29 Ekim 2022 Cumartesi

Necati Tosuner, son çıkan kitabı “Salgında Öyküler”de, toplum olarak ruh halimizi şöyle betimlemiş:

“Geldiğinden haber olunan, nasıl bir gelişle ve ne zaman buraya ulaşacağı -hemen hemen kesin bir biçimde- önceden bilinen ama hiç önemsenmeyen bıkkınlık, ortalığı öyle hiç gürültü etmeden kaplarken, insanlar ona anlamsız sayılabilir bir şaşkınlıkla bakıyordu.”

Bize, uygarlaşın, kendi kendinizi yönetin, yobazlığa teslim olmayın, bilimle aydınlanın, üretin, insanca yaşayın, birbirinizle didişmeyin, yöneticilerinizi dikkatli seçin diye bir Cumhuriyet bırakmışlar, tam tersi olmuş.

Darbedir, ihanettir, kandırmacadır, satıştır, dönekliktir derken Cumhuriyete karşı yapılacak her türlü cambazlık sonrası toplum, 20 yıl önce, bir bağnaz kadronun giderek tüm özgürlükleri baskılayan iktidarı altına girdi.
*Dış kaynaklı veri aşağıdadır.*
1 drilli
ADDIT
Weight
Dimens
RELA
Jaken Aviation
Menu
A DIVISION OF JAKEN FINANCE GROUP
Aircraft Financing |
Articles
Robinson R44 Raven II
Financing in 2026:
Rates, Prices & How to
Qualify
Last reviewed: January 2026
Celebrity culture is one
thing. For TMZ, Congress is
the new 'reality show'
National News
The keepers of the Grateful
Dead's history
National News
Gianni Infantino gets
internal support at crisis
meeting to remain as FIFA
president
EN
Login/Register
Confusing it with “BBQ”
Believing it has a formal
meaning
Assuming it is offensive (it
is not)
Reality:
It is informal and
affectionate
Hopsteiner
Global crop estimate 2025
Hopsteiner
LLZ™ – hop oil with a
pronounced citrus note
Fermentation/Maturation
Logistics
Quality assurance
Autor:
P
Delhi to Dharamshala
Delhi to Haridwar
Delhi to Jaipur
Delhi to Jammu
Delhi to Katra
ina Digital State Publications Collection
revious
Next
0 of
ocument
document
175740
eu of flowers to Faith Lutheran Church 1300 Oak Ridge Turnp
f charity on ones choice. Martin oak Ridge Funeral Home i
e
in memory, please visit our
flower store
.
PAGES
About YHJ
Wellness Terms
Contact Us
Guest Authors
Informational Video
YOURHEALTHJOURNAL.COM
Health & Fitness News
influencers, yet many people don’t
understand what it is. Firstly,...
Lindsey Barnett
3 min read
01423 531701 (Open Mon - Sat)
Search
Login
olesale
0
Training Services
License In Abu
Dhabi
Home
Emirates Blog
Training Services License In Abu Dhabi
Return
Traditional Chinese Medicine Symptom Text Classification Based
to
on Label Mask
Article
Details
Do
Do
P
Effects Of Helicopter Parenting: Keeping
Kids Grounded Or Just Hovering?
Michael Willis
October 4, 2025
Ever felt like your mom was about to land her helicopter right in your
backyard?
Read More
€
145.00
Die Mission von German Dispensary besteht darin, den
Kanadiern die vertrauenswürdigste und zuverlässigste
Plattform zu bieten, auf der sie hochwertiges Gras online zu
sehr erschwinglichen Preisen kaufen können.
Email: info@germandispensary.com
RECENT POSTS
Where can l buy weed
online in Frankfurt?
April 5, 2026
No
Dünyadaki tüm atılımlara ayak direttiği ve bağımsız davranabilme yetisini yitirdiği için çürüyüp çöken işbirlikçi bir hanedanın özlemcisi olan ve dini istismar eden bu kadro, başa geçtiğinden beri toplumu gerdi, gericileştirdi, ayrıştırdı, yorgun düşürdü, bıktırdı.

O bıkkınlık, Necati Tosuner’in öyküsündeki gibi ortalığı sessizce kapladı ve şimdi yurttaşlar ona anlamsız bir şaşkınlıkla bakıyor.

Öyleyse, toplumu sarsmak gerek. Uyarmak, uyandırmak, doğrusunu göstermek, en önemlisi “Senin bir Cumhuriyetin var, ne duruyorsun, sahip çık” demek gerek.

Cumhuriyeti ancak üstündeki ölü toprağını atacak olan toplum yeniden diriltebilir. 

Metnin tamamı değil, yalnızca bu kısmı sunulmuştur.